Problem requirements — In the records below, begin at the line containing "L’Equipe.fr Actu de tous les sports" and end at the line containing "Merci de Partager"; quote every line in that span exactly, including both boundary lines, and no others.

Data for this task —

####

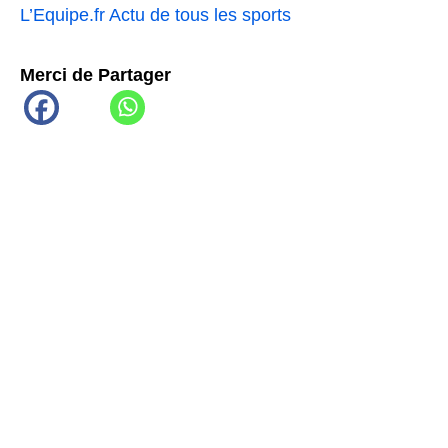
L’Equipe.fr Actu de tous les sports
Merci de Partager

####

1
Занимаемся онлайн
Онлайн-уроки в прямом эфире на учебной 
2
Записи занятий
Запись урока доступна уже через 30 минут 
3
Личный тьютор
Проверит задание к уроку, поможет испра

####

Written response —
L’Equipe.fr Actu de tous les sports
Merci de Partager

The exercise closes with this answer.